• _Dataset records_

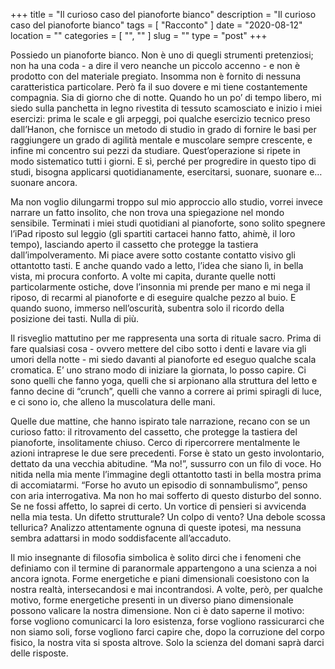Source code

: +++
title = "Il curioso caso del pianoforte bianco"
description = "Il curioso caso del pianoforte bianco"
tags = [ "Racconto" ]
date = "2020-08-12"
location = ""
categories = [
  "",
  ""
]
slug = ""
type = "post"
+++

Possiedo un pianoforte bianco. Non è uno di quegli strumenti pretenziosi; non ha una coda - a dire il vero neanche un piccolo accenno - e non è prodotto con del materiale pregiato. Insomma non è fornito di nessuna caratteristica particolare. Però fa il suo dovere e mi tiene costantemente compagnia. Sia di giorno che di notte. Quando ho un po’ di tempo libero, mi siedo sulla panchetta in legno rivestita di tessuto scamosciato e inizio i miei esercizi: prima le scale e gli arpeggi, poi qualche esercizio tecnico preso dall’Hanon, che fornisce un metodo di studio in grado di fornire le basi per raggiungere un grado di agilità mentale e muscolare sempre crescente, e infine mi concentro sui pezzi da studiare. Quest’operazione si ripete in modo sistematico tutti i giorni. E sì, perché per progredire in questo tipo di studi, bisogna applicarsi quotidianamente, esercitarsi, suonare, suonare e…suonare ancora.

Ma non voglio dilungarmi troppo sul mio approccio allo studio, vorrei invece narrare un fatto insolito, che non trova una spiegazione nel mondo sensibile. Terminati i miei studi quotidiani al pianoforte, sono solito spegnere l’iPad riposto sul leggio (gli spartiti cartacei hanno fatto, ahimè, il loro tempo), lasciando aperto il cassetto che protegge la tastiera dall’impolveramento. Mi piace avere sotto costante contatto visivo gli ottantotto tasti. E anche quando vado a letto, l’idea che siano lì, in bella vista, mi procura conforto. A volte mi capita, durante quelle notti particolarmente ostiche, dove l’insonnia mi prende per mano e mi nega il riposo, di recarmi al pianoforte e di eseguire qualche pezzo al buio. E quando suono, immerso nell’oscurità, subentra solo il ricordo della posizione dei tasti. Nulla di più. 

Il risveglio mattutino per me rappresenta una sorta di rituale sacro. Prima di fare qualsiasi cosa - ovvero mettere del cibo sotto i denti e lavare via gli umori della notte - mi siedo davanti al pianoforte ed eseguo qualche scala cromatica. E’ uno strano modo di iniziare la giornata, lo posso capire. Ci sono quelli che fanno yoga, quelli che si arpionano alla struttura del letto e fanno decine di “crunch”, quelli che vanno a correre ai primi spiragli di luce, e ci sono io, che alleno la muscolatura delle mani.  

Quelle due mattine, che hanno ispirato tale narrazione, recano con se un curioso fatto: il ritrovamento del cassetto, che protegge la tastiera del pianoforte, insolitamente chiuso. Cerco di ripercorrere mentalmente le azioni intraprese le due sere precedenti. Forse è stato un gesto involontario, dettato da una vecchia abitudine. “Ma no!”, sussurro con un filo di voce. Ho nitida nella mia mente l’immagine  degli ottantotto tasti in bella mostra prima di accomiatarmi.  “Forse ho avuto un episodio di sonnambulismo”, penso con aria interrogativa. Ma non ho mai sofferto di questo disturbo del sonno. Se ne fossi affetto, lo saprei di certo. Un vortice di pensieri si avvicenda nella mia testa.  Un difetto strutturale? Un colpo di vento? Una debole scossa tellurica?  Analizzo attentamente ognuna di queste ipotesi, ma nessuna sembra adattarsi in modo soddisfacente all’accaduto.  

Il mio insegnante di filosofia simbolica è solito dirci che i fenomeni che definiamo con il termine di paranormale appartengono a una scienza a noi ancora ignota. Forme energetiche e piani dimensionali coesistono con la nostra realtà, intersecandosi e mai incontrandosi. A volte, però, per qualche motivo, forme energetiche presenti in un diverso piano dimensionale possono valicare la nostra dimensione. Non ci è dato saperne il motivo: forse vogliono comunicarci la loro esistenza, forse vogliono rassicurarci che non siamo soli, forse vogliono farci capire che, dopo la corruzione del corpo fisico, la nostra vita si sposta altrove. Solo la scienza del domani saprà darci delle risposte. 


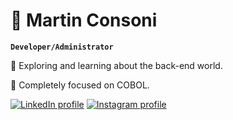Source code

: # 💼 Martin Consoni

**`Developer/Administrator`**

🧭 Exploring and learning about the back-end world.

🦖 Completely focused on COBOL.

<p align="left">
      <a href="https://linkedin.com/in/martinconsoni">
         <img alt="LinkedIn profile" title="Check my Linkedin profile" src="https://img.shields.io/badge/LinkedIn-%230077B5.svg?logo=linkedin&amp;logoColor=white"/></a> 
      <a href="https://instagram.com/martinconsoni">
         <img alt="Instagram profile" title="Check my Instagram profile" src="https://img.shields.io/badge/Instagram-%23E4405F.svg?logo=Instagram&amp;logoColor=white"></a>
   </p>
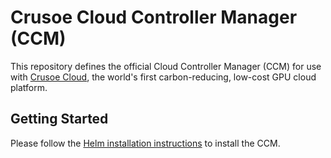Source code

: # Crusoe Cloud Controller Manager (CCM)

This repository defines the official Cloud Controller Manager (CCM) for use with [Crusoe Cloud](https://crusoecloud.com/), the world's first carbon-reducing, low-cost GPU cloud platform.

## Getting Started

Please follow the [Helm installation instructions](https://github.com/crusoecloud/crusoe-cloud-controller-manager-helm-charts) to install the CCM.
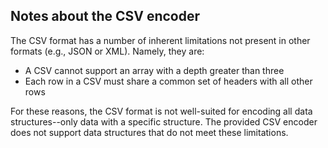 Notes about the CSV encoder
--------------------------------------------------------------------------------

The CSV format has a number of inherent limitations not present in other formats
(e.g., JSON or XML). Namely, they are:
* A CSV cannot support an array with a depth greater than three
* Each row in a CSV must share a common set of headers with all other rows

For these reasons, the CSV format is not well-suited for encoding all data 
structures--only data with a specific structure. The provided CSV encoder
 does not support data structures that do not meet these limitations.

• _What this task involves_
Write out all the data above word for word, leaving out the pictures.

• _Answer to this exercise_
Source code

: +++
title = "Il curioso caso del pianoforte bianco"
description = "Il curioso caso del pianoforte bianco"
tags = [ "Racconto" ]
date = "2020-08-12"
location = ""
categories = [
  "",
  ""
]
slug = ""
type = "post"
+++

Possiedo un pianoforte bianco. Non è uno di quegli strumenti pretenziosi; non ha una coda - a dire il vero neanche un piccolo accenno - e non è prodotto con del materiale pregiato. Insomma non è fornito di nessuna caratteristica particolare. Però fa il suo dovere e mi tiene costantemente compagnia. Sia di giorno che di notte. Quando ho un po’ di tempo libero, mi siedo sulla panchetta in legno rivestita di tessuto scamosciato e inizio i miei esercizi: prima le scale e gli arpeggi, poi qualche esercizio tecnico preso dall’Hanon, che fornisce un metodo di studio in grado di fornire le basi per raggiungere un grado di agilità mentale e muscolare sempre crescente, e infine mi concentro sui pezzi da studiare. Quest’operazione si ripete in modo sistematico tutti i giorni. E sì, perché per progredire in questo tipo di studi, bisogna applicarsi quotidianamente, esercitarsi, suonare, suonare e…suonare ancora.

Ma non voglio dilungarmi troppo sul mio approccio allo studio, vorrei invece narrare un fatto insolito, che non trova una spiegazione nel mondo sensibile. Terminati i miei studi quotidiani al pianoforte, sono solito spegnere l’iPad riposto sul leggio (gli spartiti cartacei hanno fatto, ahimè, il loro tempo), lasciando aperto il cassetto che protegge la tastiera dall’impolveramento. Mi piace avere sotto costante contatto visivo gli ottantotto tasti. E anche quando vado a letto, l’idea che siano lì, in bella vista, mi procura conforto. A volte mi capita, durante quelle notti particolarmente ostiche, dove l’insonnia mi prende per mano e mi nega il riposo, di recarmi al pianoforte e di eseguire qualche pezzo al buio. E quando suono, immerso nell’oscurità, subentra solo il ricordo della posizione dei tasti. Nulla di più. 

Il risveglio mattutino per me rappresenta una sorta di rituale sacro. Prima di fare qualsiasi cosa - ovvero mettere del cibo sotto i denti e lavare via gli umori della notte - mi siedo davanti al pianoforte ed eseguo qualche scala cromatica. E’ uno strano modo di iniziare la giornata, lo posso capire. Ci sono quelli che fanno yoga, quelli che si arpionano alla struttura del letto e fanno decine di “crunch”, quelli che vanno a correre ai primi spiragli di luce, e ci sono io, che alleno la muscolatura delle mani.  

Quelle due mattine, che hanno ispirato tale narrazione, recano con se un curioso fatto: il ritrovamento del cassetto, che protegge la tastiera del pianoforte, insolitamente chiuso. Cerco di ripercorrere mentalmente le azioni intraprese le due sere precedenti. Forse è stato un gesto involontario, dettato da una vecchia abitudine. “Ma no!”, sussurro con un filo di voce. Ho nitida nella mia mente l’immagine  degli ottantotto tasti in bella mostra prima di accomiatarmi.  “Forse ho avuto un episodio di sonnambulismo”, penso con aria interrogativa. Ma non ho mai sofferto di questo disturbo del sonno. Se ne fossi affetto, lo saprei di certo. Un vortice di pensieri si avvicenda nella mia testa.  Un difetto strutturale? Un colpo di vento? Una debole scossa tellurica?  Analizzo attentamente ognuna di queste ipotesi, ma nessuna sembra adattarsi in modo soddisfacente all’accaduto.  

Il mio insegnante di filosofia simbolica è solito dirci che i fenomeni che definiamo con il termine di paranormale appartengono a una scienza a noi ancora ignota. Forme energetiche e piani dimensionali coesistono con la nostra realtà, intersecandosi e mai incontrandosi. A volte, però, per qualche motivo, forme energetiche presenti in un diverso piano dimensionale possono valicare la nostra dimensione. Non ci è dato saperne il motivo: forse vogliono comunicarci la loro esistenza, forse vogliono rassicurarci che non siamo soli, forse vogliono farci capire che, dopo la corruzione del corpo fisico, la nostra vita si sposta altrove. Solo la scienza del domani saprà darci delle risposte. 


Source code

: # 💼 Martin Consoni

**`Developer/Administrator`**

🧭 Exploring and learning about the back-end world.

🦖 Completely focused on COBOL.

<p align="left">
      <a href="https://linkedin.com/in/martinconsoni">
         <img alt="LinkedIn profile" title="Check my Linkedin profile" src="https://img.shields.io/badge/LinkedIn-%230077B5.svg?logo=linkedin&amp;logoColor=white"/></a> 
      <a href="https://instagram.com/martinconsoni">
         <img alt="Instagram profile" title="Check my Instagram profile" src="https://img.shields.io/badge/Instagram-%23E4405F.svg?logo=Instagram&amp;logoColor=white"></a>
   </p>
Source code

: # Crusoe Cloud Controller Manager (CCM)

This repository defines the official Cloud Controller Manager (CCM) for use with [Crusoe Cloud](https://crusoecloud.com/), the world's first carbon-reducing, low-cost GPU cloud platform.

## Getting Started

Please follow the [Helm installation instructions](https://github.com/crusoecloud/crusoe-cloud-controller-manager-helm-charts) to install the CCM.
 Notes about the CSV encoder
--------------------------------------------------------------------------------

The CSV format has a number of inherent limitations not present in other formats
(e.g., JSON or XML). Namely, they are:
* A CSV cannot support an array with a depth greater than three
* Each row in a CSV must share a common set of headers with all other rows

For these reasons, the CSV format is not well-suited for encoding all data 
structures--only data with a specific structure. The provided CSV encoder
 does not support data structures that do not meet these limitations.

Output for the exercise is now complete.